··· Source data

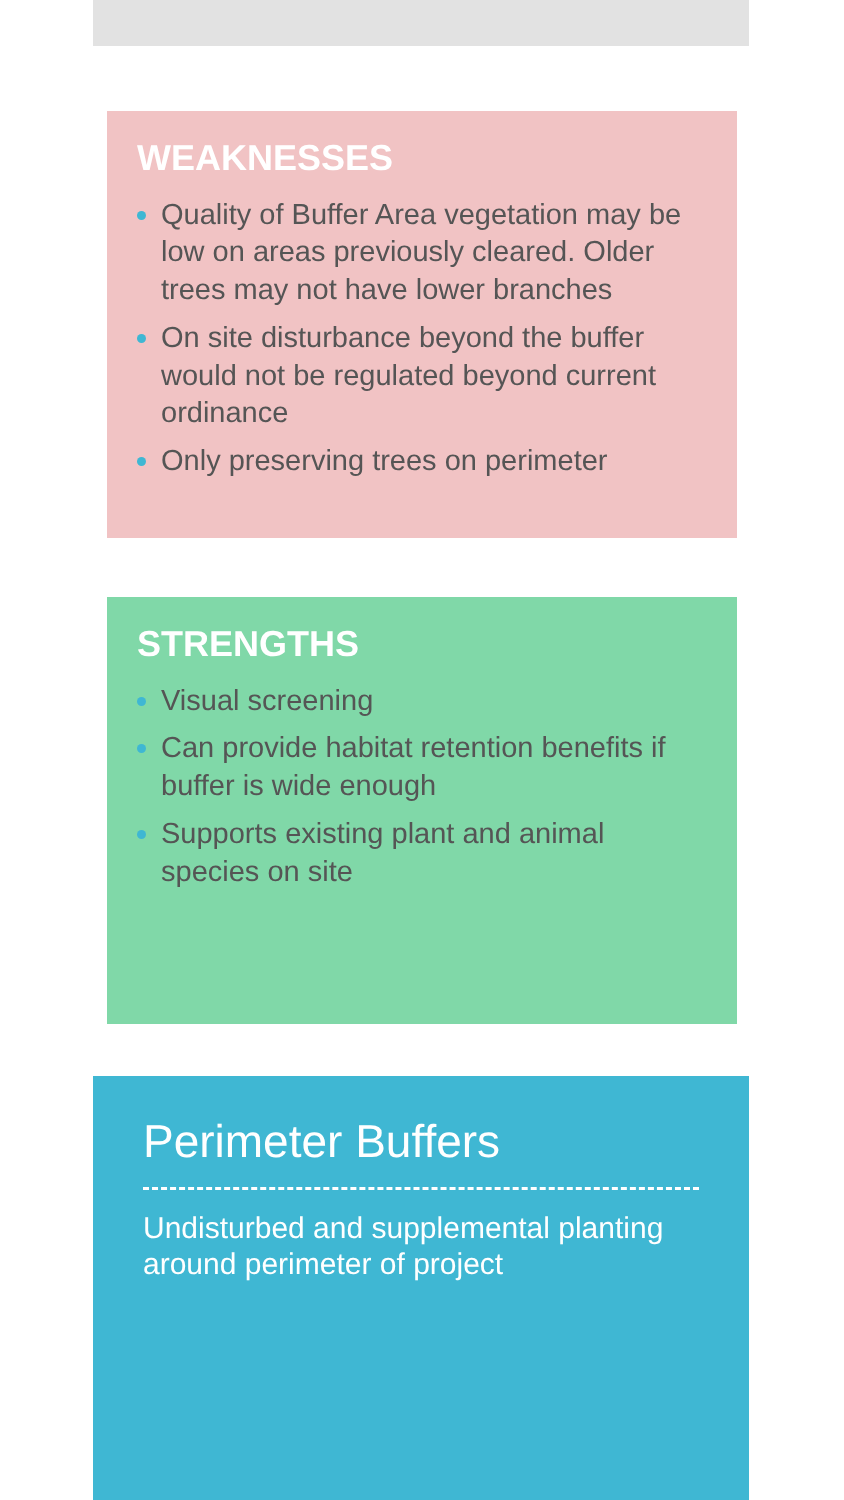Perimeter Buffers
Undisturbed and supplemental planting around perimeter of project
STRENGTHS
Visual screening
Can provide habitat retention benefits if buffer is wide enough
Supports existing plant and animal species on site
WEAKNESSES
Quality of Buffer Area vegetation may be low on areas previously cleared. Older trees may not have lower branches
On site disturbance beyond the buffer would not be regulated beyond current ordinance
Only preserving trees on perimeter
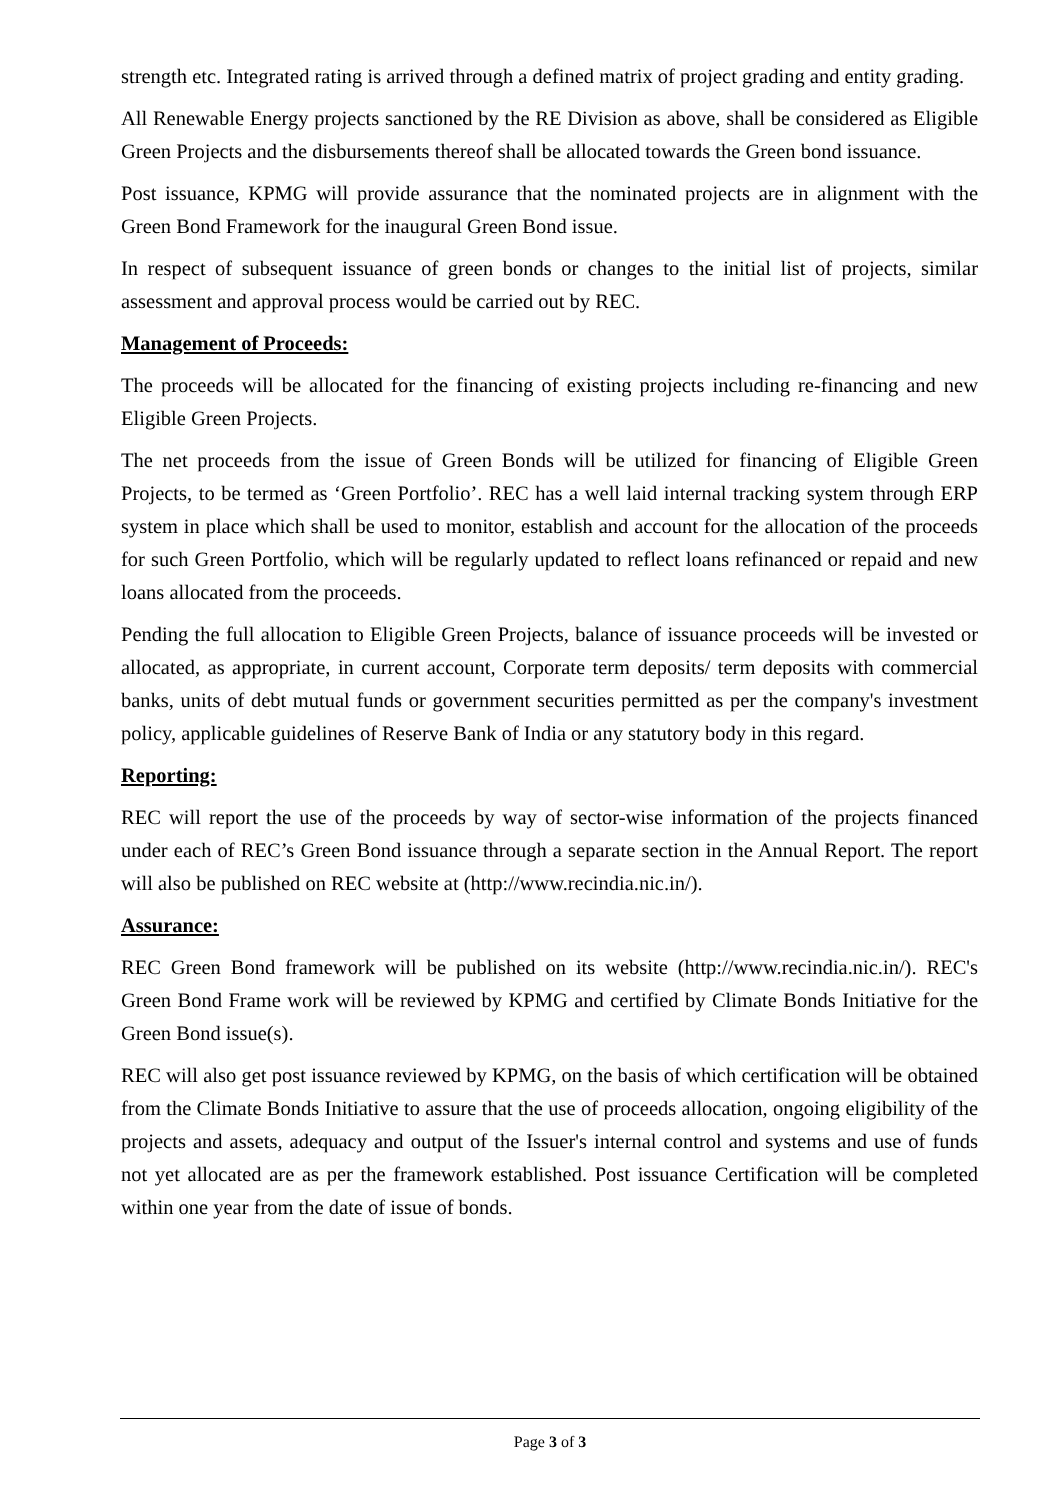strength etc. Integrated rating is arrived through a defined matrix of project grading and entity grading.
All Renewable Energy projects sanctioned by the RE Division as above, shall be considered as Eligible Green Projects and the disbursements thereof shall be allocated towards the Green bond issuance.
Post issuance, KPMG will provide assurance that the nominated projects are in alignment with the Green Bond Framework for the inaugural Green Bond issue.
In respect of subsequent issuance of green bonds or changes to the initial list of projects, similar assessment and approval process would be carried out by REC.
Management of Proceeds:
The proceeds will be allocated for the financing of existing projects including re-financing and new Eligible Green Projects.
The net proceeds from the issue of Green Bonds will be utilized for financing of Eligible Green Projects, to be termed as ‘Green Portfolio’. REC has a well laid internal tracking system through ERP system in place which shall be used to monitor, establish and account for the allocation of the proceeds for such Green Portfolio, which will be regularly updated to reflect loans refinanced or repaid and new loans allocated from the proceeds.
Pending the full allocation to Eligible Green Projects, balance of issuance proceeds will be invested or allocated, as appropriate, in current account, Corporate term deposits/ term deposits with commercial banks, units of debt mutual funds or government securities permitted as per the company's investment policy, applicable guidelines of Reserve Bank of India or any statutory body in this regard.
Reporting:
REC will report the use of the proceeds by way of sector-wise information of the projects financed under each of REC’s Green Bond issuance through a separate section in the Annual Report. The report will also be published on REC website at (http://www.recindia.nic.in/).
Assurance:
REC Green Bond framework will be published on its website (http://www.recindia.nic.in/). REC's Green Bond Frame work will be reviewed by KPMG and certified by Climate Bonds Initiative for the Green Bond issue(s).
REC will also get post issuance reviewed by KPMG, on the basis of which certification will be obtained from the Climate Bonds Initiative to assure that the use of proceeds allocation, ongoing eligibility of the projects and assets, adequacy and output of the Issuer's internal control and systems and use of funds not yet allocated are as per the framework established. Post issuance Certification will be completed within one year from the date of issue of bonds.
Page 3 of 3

······

Work item: Could you state how many lines in the data hold the word "provide"? Only the number should be given.

Result of the task: 2